A jornalista Elisangela Machado dos Santos de Freitas, administradora do perfil República de Curitiba no Facebook (uma página pró-Bolsonaro), repassou 59% da verba pública que recebeu para fazer campanha a deputada federal a seu marido. Depois da derrota nas urnas, a candidata foi contratada para trabalhar no gabinete do senador eleito Flávio Bolsonaro (PSL/RJ).

De acordo com reportagem publicada no jornal Folha de S.Paulo, “segundo dados do TSE (Tribunal Superior Eleitoral), Elisa, que se apresentava nas redes como ‘a federal do Bolsonaro no DF’, recebeu R$ 25 mil do fundo criado para financiar campanhas políticas e sua maior despesa, R$ 14,9 mil (59% do total), foi com o próprio marido, o engenheiro Ronaldo Robson de Freitas. A candidata obteve 11.638 votos (0,81% dos votos válidos)”.

No Facebook, Elisa disse que o marido gerenciou todo o trabalho que foi feito de comunicação nas redes sociais. “Ele administrou as informações, os posts patrocinados, a produção de pequenos vídeos e os poucos recursos financeiros que precisaram ser gerenciados (com gasto total de R$ 30 mil. Inclusive, nossa família de 5 pessoas está sem carro até hoje porque decidimos dar prioridade financeira para a minha campanha na época)”, publicou. Ronaldo é engenheiro mecânico com mestrado em Ética e Gestão, segundo seu perfil na página da Empresa Brasileira de Pesquisa Agropecuária (Embrapa), onde trabalha desde 2007. Atualmente, ele trabalha como analista na área de Patrimônio e Suprimentos da Secretaria-Geral.

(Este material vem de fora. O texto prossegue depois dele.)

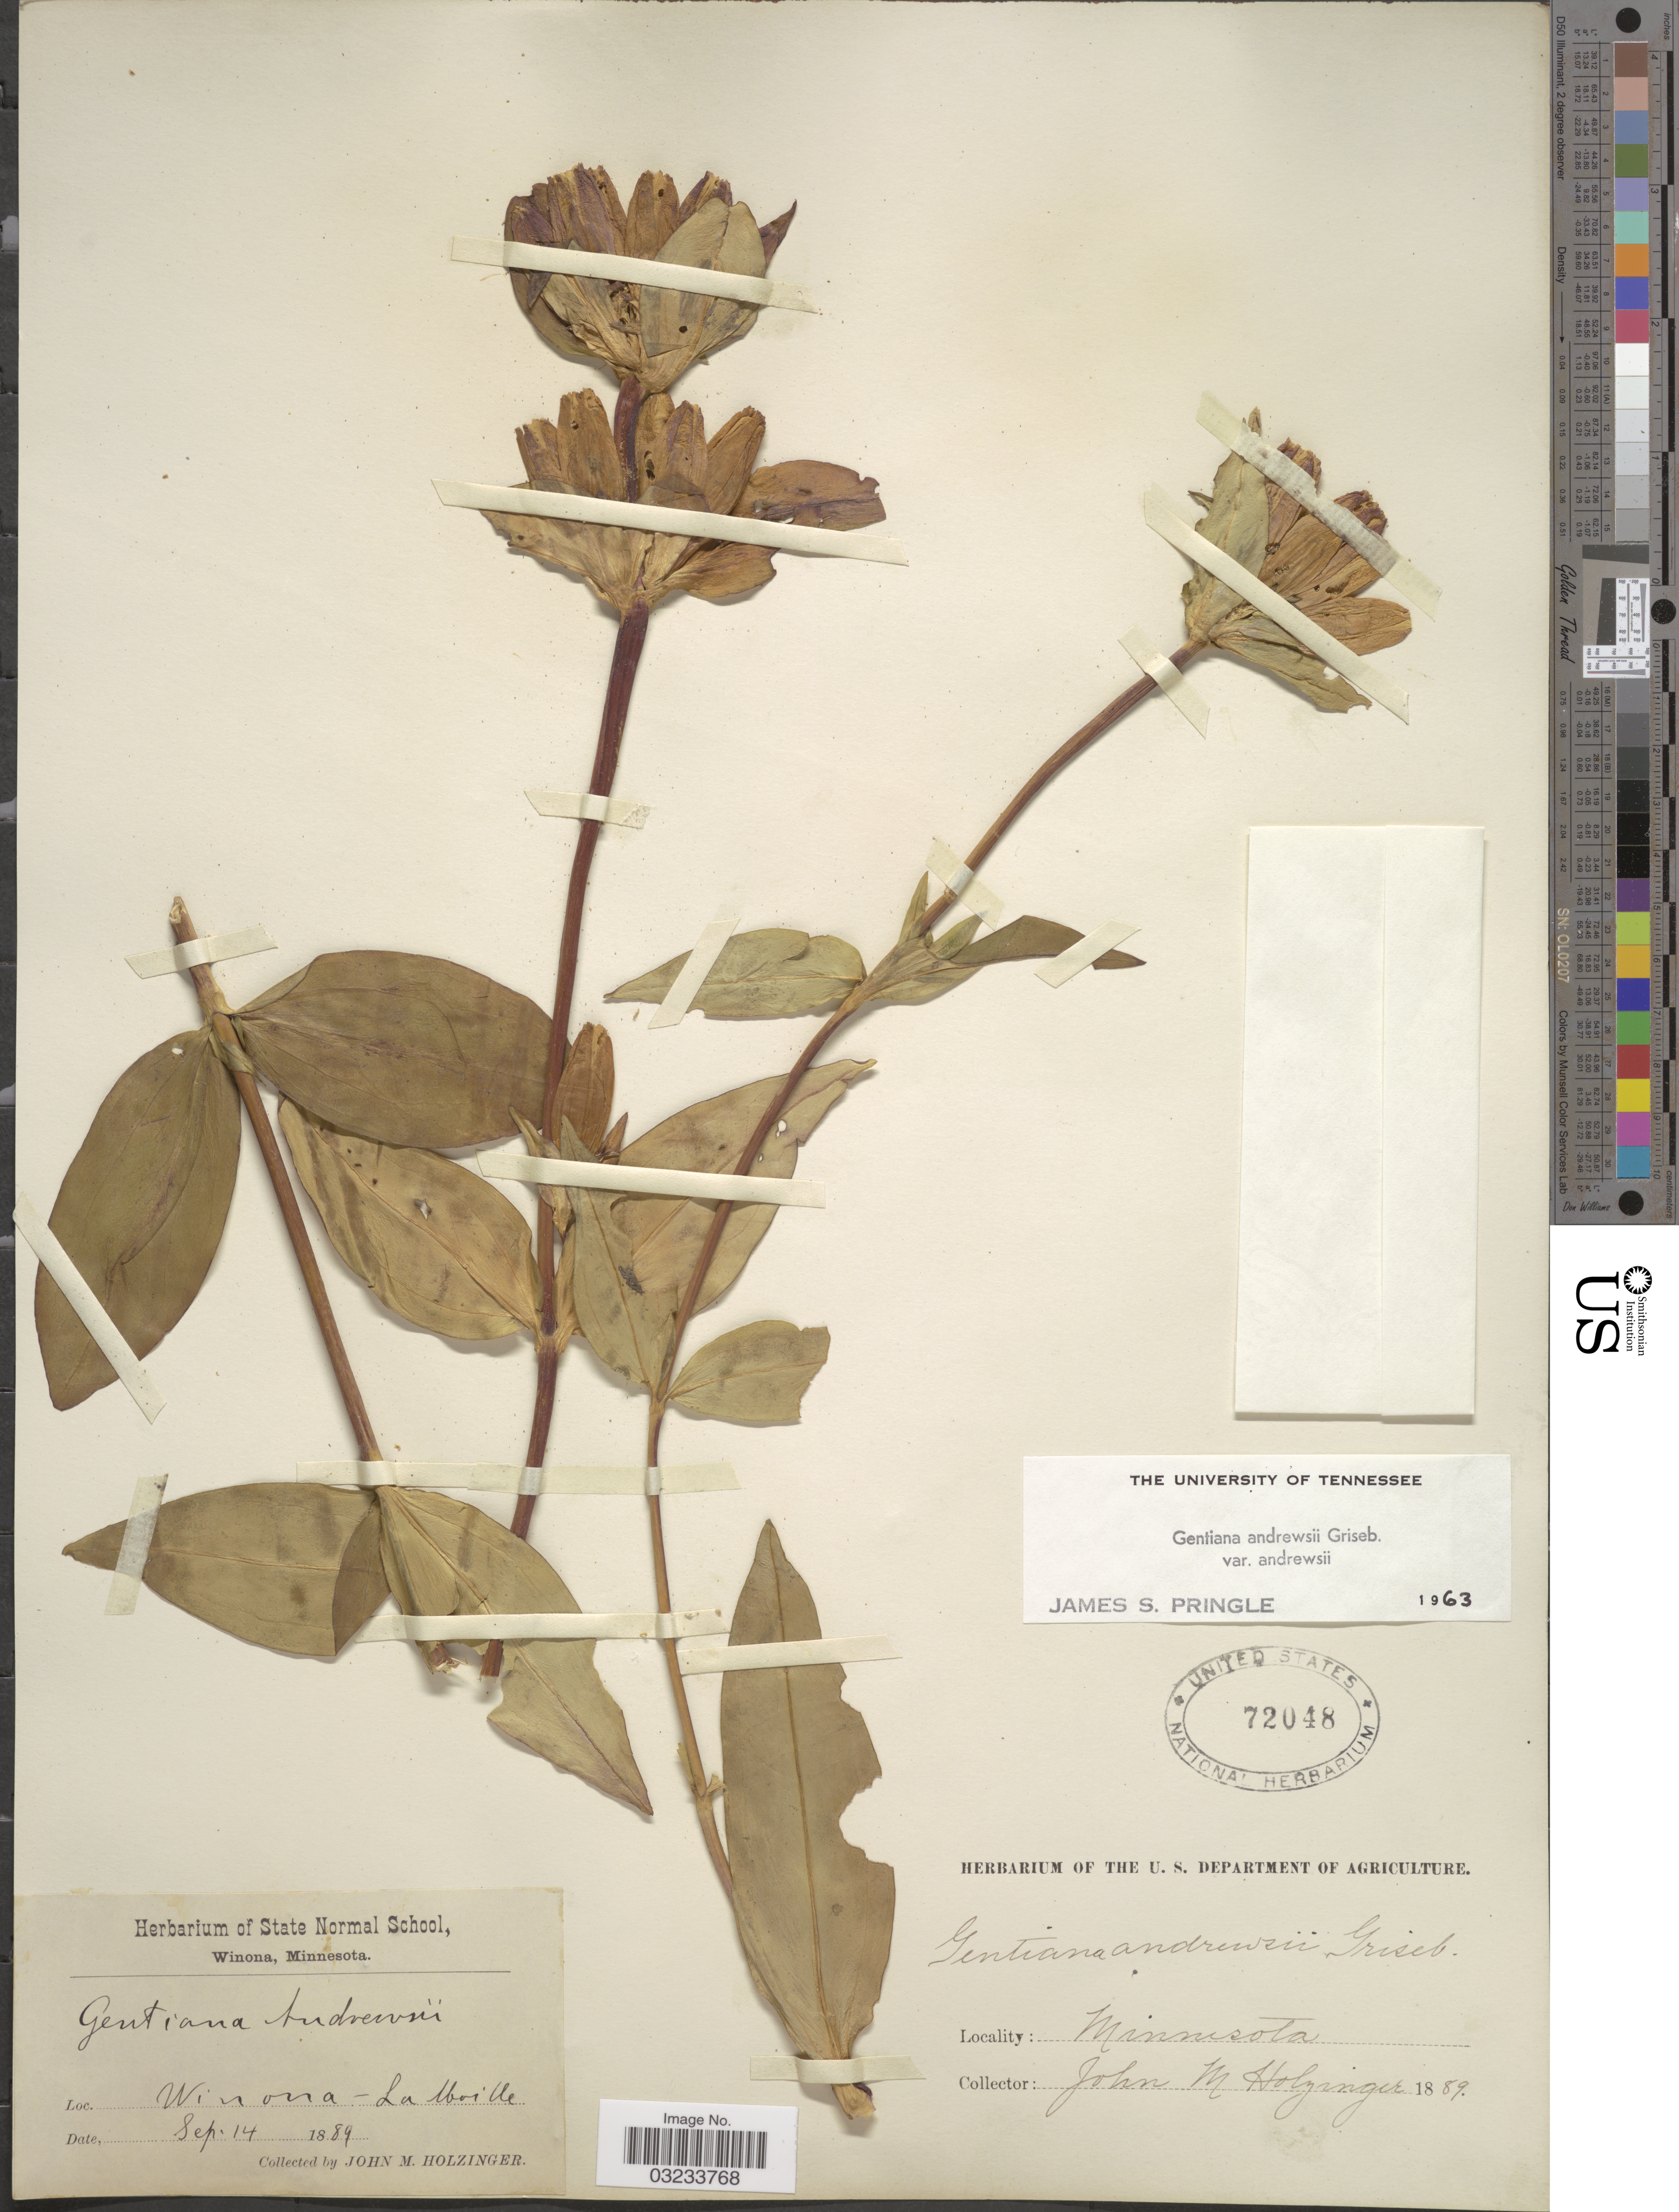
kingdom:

A Procuradoria Regional Eleitoral no Distrito Federal desaprovou as contas de Elisa e pediu para que fosse determinada pela Justiça a devolução aos cofres públicos de R$ 1.520, que ela havia doado ao candidato a deputado estadual Edmilson Serafim Bezerra (PSL/GO). A então candidata argumentou que a transação se reverteu em favor de sua própria campanha. O Ministério Público considerou a declaração “genérica” e “abstrata” e afirmou que o candidato de Goiás concorria “a cargo eletivo diverso, por outro partido político, em unidade federativa distinta”, o que faz crer que “a prestadora de contas [Elisa Robson] não obteve qualquer proveito político-eleitoral com a transferência questionada”.

A Procuradoria diz ainda que “houve grave infringência” às regras de distribuição dos valores do fundo eleitoral e que ignorar isso seria justificar “eventuais procedimentos fraudulentos na aplicação de recursos públicos como são os oriundos do FEFC [Fundo Especial de Financiamento de Campanha, o fundo eleitoral], solapando-se, ainda, o elevado sentido da instituição da cota feminina no ambiente político-eleitoral brasileiro”.